Supplied material:
+===+

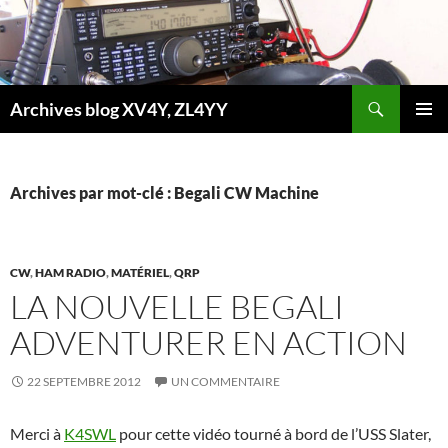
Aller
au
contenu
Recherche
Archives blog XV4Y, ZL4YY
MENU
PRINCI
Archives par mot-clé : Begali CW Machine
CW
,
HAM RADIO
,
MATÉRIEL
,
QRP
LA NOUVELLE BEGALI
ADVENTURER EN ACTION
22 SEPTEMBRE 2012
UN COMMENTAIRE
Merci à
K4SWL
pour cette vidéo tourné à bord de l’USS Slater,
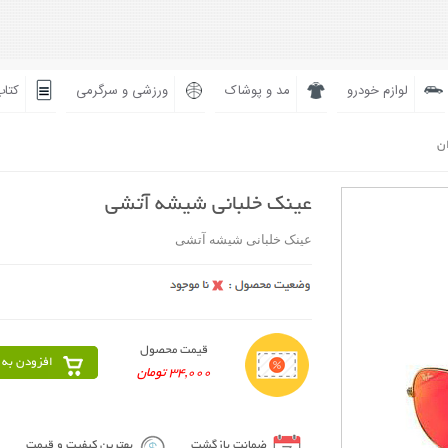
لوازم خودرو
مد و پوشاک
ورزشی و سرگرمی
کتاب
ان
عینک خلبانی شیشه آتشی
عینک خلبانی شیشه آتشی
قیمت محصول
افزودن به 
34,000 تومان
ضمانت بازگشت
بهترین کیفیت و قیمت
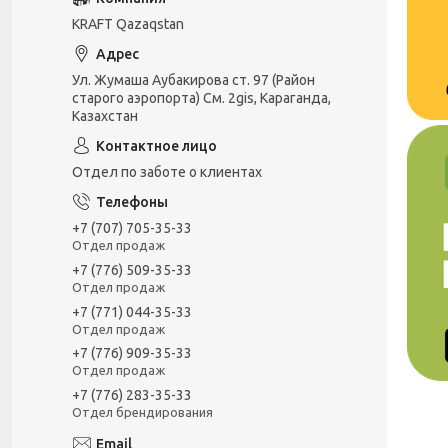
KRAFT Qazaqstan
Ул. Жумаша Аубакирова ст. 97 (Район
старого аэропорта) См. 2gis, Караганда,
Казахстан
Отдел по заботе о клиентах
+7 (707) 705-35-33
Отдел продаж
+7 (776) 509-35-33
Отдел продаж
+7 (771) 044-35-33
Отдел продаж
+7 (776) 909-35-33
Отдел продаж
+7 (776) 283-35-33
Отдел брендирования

+===+

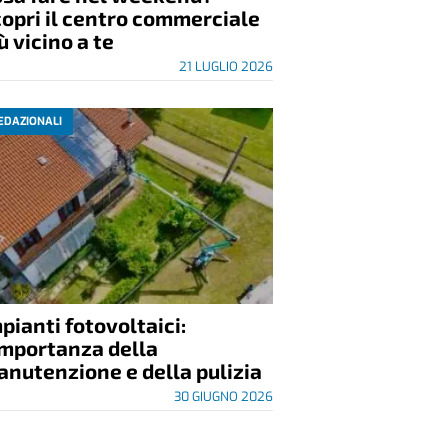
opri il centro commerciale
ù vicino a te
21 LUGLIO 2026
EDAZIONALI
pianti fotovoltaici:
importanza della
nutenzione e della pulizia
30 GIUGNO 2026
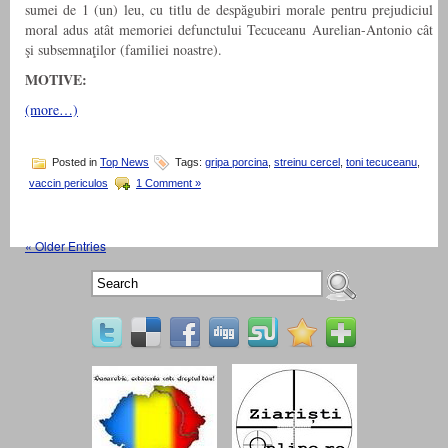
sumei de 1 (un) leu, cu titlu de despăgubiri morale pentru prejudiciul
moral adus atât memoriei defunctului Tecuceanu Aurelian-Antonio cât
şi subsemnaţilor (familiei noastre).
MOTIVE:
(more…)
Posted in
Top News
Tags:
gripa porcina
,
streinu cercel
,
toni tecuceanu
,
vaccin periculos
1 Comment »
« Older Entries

+===+

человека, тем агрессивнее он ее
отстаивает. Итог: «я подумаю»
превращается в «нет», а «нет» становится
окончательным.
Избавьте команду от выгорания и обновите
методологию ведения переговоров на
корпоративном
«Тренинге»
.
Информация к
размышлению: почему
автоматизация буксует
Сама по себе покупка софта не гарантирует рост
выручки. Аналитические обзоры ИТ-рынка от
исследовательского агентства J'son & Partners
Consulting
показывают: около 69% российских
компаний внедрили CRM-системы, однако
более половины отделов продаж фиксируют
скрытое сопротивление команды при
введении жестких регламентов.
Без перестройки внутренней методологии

+===+

The answer must be every line of the records that holds the string "della".

Your response:
importanza della
nutenzione e della pulizia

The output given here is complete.